If God, the ruler of the entire universe, the ONLY TRUTH, eternal and unchanging, can change to fit modern mores then I say "Keep up the good work! Make a God that everyone gets along with and doesn't have any onerous requirements!"
I prefer His challenges.
 
Start with, Don't murder.

Have you ever heard the phrase "Kill 'em all, let God sort 'em out"?

Yeah, that comes from the Albigensian Crusade in which the Catholic Church murdered an heretical sect in southern France. The phrase was anecdotally claimed to have been said by the Papal Legate at the time. Only in Latin: Caedite eos. Novit enim Dominus qui sunt eius.

I agree. No one should murder. Least of all the Catholic Church.
 
I get that assessment of me. It's wrong, so what it's not a matter of not "getting" it, it's a matter of passing over it.

It's wrong? So you accept all the bits in the Bible about God?

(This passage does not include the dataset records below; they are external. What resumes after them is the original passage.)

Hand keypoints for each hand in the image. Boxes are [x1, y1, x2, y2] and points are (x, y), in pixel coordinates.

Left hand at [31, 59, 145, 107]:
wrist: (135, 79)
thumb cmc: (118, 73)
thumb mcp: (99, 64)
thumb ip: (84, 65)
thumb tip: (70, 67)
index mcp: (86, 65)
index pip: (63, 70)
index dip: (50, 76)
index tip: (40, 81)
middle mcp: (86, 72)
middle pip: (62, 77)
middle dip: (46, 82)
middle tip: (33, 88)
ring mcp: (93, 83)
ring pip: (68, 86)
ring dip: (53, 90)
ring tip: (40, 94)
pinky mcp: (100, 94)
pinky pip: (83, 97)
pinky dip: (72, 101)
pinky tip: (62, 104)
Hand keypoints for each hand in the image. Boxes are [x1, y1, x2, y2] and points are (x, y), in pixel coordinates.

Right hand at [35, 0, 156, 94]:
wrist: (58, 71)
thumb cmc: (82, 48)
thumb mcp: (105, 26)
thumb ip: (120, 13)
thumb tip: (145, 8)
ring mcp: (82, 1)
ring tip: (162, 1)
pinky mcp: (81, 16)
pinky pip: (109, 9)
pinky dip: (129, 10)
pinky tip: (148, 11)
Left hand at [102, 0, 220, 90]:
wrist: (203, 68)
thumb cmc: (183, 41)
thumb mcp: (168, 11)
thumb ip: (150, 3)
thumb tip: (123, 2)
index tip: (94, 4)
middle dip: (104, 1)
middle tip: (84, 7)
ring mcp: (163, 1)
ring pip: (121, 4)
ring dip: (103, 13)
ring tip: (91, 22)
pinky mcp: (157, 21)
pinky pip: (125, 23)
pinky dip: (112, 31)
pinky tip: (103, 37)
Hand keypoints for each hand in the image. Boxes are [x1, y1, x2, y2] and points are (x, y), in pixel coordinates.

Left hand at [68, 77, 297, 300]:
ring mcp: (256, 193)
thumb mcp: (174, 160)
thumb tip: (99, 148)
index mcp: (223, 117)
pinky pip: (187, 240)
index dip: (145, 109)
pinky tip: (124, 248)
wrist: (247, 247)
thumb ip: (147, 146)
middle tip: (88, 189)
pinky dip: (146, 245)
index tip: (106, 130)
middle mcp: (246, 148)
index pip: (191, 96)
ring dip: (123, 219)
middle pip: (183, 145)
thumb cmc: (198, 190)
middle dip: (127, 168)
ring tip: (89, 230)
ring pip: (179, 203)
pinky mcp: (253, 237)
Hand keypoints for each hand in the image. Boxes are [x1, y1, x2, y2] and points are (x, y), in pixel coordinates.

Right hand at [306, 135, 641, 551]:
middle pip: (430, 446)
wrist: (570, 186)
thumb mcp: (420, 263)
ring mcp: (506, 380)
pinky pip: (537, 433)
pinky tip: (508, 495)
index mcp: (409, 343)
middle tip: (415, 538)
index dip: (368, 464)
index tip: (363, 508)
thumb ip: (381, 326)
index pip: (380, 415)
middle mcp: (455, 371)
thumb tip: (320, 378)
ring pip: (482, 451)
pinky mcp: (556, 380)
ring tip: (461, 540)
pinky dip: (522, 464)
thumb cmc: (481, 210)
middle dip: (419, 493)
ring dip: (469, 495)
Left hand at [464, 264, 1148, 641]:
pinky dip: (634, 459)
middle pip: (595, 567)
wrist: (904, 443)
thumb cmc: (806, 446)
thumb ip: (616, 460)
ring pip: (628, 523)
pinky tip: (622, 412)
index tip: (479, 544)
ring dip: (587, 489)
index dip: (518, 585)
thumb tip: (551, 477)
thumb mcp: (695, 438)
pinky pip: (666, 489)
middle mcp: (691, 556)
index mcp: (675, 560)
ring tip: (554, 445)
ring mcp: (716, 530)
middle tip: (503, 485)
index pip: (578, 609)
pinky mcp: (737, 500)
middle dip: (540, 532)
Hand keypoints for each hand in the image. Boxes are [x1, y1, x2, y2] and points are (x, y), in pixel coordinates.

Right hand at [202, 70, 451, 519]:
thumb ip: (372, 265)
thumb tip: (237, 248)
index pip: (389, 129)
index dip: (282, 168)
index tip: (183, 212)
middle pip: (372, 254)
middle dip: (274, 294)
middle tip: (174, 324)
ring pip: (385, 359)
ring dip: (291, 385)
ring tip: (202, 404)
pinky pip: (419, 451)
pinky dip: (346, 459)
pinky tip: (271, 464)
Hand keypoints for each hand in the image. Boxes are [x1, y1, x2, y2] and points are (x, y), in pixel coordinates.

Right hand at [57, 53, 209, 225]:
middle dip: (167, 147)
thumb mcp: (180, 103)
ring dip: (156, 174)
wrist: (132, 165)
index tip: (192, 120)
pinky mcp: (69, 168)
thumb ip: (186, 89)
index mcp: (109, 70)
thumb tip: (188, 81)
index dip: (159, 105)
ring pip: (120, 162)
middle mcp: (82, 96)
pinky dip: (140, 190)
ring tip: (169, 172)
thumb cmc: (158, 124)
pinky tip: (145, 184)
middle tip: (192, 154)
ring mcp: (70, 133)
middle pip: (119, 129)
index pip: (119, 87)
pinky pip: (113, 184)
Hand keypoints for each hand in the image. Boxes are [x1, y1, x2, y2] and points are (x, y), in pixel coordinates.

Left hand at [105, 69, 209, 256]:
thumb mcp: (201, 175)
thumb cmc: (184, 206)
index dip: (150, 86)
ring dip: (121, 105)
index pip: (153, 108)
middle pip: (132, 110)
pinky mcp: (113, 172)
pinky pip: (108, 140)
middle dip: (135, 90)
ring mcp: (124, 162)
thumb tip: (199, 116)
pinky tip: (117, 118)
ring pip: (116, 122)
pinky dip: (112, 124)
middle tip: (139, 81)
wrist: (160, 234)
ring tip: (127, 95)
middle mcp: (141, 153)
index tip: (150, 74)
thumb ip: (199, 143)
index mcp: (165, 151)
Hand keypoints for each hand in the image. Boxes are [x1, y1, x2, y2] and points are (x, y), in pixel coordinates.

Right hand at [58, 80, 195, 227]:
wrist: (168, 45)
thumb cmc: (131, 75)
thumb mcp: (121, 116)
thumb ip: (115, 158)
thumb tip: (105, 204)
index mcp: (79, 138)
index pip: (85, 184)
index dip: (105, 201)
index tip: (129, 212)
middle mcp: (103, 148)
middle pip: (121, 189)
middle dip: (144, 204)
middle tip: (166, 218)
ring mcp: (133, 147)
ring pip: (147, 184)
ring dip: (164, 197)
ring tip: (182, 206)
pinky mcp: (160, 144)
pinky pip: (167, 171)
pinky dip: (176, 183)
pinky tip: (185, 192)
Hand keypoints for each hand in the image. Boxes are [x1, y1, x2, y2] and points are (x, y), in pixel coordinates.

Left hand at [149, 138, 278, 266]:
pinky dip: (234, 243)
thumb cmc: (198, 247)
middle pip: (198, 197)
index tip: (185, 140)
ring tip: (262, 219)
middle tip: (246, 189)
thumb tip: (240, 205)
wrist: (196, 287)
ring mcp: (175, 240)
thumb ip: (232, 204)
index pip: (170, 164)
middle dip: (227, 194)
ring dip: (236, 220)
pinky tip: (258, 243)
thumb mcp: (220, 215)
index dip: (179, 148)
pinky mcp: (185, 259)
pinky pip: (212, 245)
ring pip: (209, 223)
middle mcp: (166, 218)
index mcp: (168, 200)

You accept the calls to Genocide and to put all living people in a town to the edge of a sword?

No, no you don't. But those are part of the Bible.

So how is it NOT you paring out uncomfortable parts based on your preferences?
 
Here's an interesting wrinkle: Have any of you folks ever heard of "Scrupulosity"? It's a legit mental illness (part of the OCD suite) in which people obsess on their faith. They worry non-stop that they have offended God or committed some sin and they live in abject horror.

It may sound funny when you first hear it, but trust me, I've seen folks suffering from it. Most of us wouldn't last a day in their shoes.

I once met a young man who was being treated for OCD and scrupulosity. Walking down the hallway with this guy was a task. Every time he RANDOMLY THOUGHT something that he feared was blasphemous, he would have to (be compelled to) kneel down, touch the floor 5 times and then stand back up and go on.

Now this is a mental illness. No one expects it to be "rational". But here's my question for the pious:

Why would God allow a disease to exist that one is likely born with, that turns "faith" into a torture?

I'm genuinely curious, Meriweather . Can you explain this to me in your version of God?
 
My point being: presumably God wants ACTUAL love and worship not just some potemkin village of it. That's all I can give since I don't feel he is real.
'Potemkin villages'? I need a more precise description of these.

Is love real? Is goodness real? If one feels these are real, one can give them.